Originally Posted by
Kremmen
I don't understand this at all. Two airlines receive revenue for the tickets they sold.
Yes but only on one booking/PNR. If you made two separate reservations (CX for say F seat HKG-JFK and AA for Y seat JFK-DCA), AA will not get a piece of what you paid CX for the F seat. AA doesn't even know that your starting point is HKG and not JFK (until you request interline).
Originally Posted by
Kremmen
When you interline bags, you save the second airline significant money (check-in agent's time) and save the airport money (not having to send your bag all the way to baggage claim and then all the way back into its system again). Plus, you save the airport in security, because the passenger doesn't go landside. It's a win for everyone.
And why would the first airline care whether the second airline save significant money?

It cares when both are under common ownership (hence why CX still provides the service on separate PNR as long as the second flight is on CX/KA) but in the example above, why should CX care that interlining saves AA significant money?
Same about the airport. Why would the first airline care whether the airport save money?
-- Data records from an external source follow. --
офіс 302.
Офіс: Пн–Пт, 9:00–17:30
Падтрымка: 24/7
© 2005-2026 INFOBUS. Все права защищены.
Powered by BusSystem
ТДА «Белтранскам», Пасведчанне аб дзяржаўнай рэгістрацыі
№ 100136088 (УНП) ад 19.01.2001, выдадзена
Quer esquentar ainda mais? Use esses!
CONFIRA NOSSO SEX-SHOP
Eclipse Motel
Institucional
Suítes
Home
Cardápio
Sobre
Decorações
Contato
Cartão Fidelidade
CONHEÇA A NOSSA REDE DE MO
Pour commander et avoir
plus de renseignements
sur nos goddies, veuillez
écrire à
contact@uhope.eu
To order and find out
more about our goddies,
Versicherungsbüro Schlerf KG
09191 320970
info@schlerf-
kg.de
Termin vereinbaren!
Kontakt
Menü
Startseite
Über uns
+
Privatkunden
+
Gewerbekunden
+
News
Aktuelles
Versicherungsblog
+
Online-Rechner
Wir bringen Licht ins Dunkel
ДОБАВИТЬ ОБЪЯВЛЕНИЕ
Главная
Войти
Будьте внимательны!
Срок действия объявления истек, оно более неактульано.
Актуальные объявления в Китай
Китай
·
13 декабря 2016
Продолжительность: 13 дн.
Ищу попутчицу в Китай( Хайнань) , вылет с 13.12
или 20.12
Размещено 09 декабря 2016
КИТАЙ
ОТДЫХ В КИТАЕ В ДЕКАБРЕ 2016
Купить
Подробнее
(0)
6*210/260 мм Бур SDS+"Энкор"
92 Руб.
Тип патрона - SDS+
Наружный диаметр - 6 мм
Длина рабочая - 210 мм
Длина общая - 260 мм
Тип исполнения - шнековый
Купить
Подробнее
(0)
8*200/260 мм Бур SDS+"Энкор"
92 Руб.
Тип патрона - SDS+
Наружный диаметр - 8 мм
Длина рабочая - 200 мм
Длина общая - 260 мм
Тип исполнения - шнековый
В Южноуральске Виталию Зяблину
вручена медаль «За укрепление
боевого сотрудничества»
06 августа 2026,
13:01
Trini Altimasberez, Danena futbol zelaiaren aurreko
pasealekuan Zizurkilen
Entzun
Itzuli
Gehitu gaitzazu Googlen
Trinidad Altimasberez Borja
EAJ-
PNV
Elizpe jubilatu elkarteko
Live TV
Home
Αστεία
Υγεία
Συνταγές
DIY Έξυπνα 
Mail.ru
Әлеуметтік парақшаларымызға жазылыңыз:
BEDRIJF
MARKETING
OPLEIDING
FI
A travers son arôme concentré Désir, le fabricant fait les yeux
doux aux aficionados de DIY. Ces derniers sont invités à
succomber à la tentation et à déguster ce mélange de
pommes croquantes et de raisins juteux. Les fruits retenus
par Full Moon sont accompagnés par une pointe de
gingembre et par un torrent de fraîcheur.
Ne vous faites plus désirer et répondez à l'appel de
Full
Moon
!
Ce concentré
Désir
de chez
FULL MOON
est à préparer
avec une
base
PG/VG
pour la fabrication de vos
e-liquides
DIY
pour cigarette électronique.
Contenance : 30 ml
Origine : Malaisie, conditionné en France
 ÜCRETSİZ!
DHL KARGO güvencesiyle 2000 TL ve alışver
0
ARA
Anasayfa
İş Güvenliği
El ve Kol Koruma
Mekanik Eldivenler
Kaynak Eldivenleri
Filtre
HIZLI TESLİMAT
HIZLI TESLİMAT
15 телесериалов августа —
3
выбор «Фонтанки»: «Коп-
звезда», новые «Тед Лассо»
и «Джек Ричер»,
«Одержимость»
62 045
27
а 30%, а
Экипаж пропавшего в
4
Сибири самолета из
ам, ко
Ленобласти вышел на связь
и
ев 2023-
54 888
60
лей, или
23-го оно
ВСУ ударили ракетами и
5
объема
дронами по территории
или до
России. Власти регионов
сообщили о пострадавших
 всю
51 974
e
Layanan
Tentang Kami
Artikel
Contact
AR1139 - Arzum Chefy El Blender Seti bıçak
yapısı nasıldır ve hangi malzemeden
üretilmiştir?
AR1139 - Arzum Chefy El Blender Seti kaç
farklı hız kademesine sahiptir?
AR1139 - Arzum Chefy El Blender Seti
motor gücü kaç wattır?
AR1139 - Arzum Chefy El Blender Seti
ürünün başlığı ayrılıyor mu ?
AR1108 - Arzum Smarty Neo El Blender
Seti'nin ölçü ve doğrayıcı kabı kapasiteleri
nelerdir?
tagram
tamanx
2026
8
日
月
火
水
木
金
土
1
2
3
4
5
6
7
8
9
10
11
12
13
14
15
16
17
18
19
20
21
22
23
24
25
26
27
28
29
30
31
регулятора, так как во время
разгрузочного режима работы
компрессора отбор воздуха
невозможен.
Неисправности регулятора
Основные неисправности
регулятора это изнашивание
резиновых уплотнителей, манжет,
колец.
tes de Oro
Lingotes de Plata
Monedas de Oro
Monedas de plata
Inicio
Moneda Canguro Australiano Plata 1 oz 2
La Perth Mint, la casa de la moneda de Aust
It's not like the first airline owns the airport.
Originally Posted by
Kremmen
It's a win for everyone.
It's a win for everyone but the airlines hence why they stop it. Otherwise, don't you think airlines would've continued to offer it?
Originally Posted by
Kremmen
If a bag goes missing, that will most likely happen anyhow. (Unless you are saying that it's somehow harder to route it to the next plane than to baggage claim.)
And if the first flight gets delayed and your bag cannot make the connecting flight (but you did), who should pay to transport your bag to the next destination? On a single PNR airlines have arrangement for these things but on two separate PNR, the first and second airline doesn't even know your plan to connect until you check-in.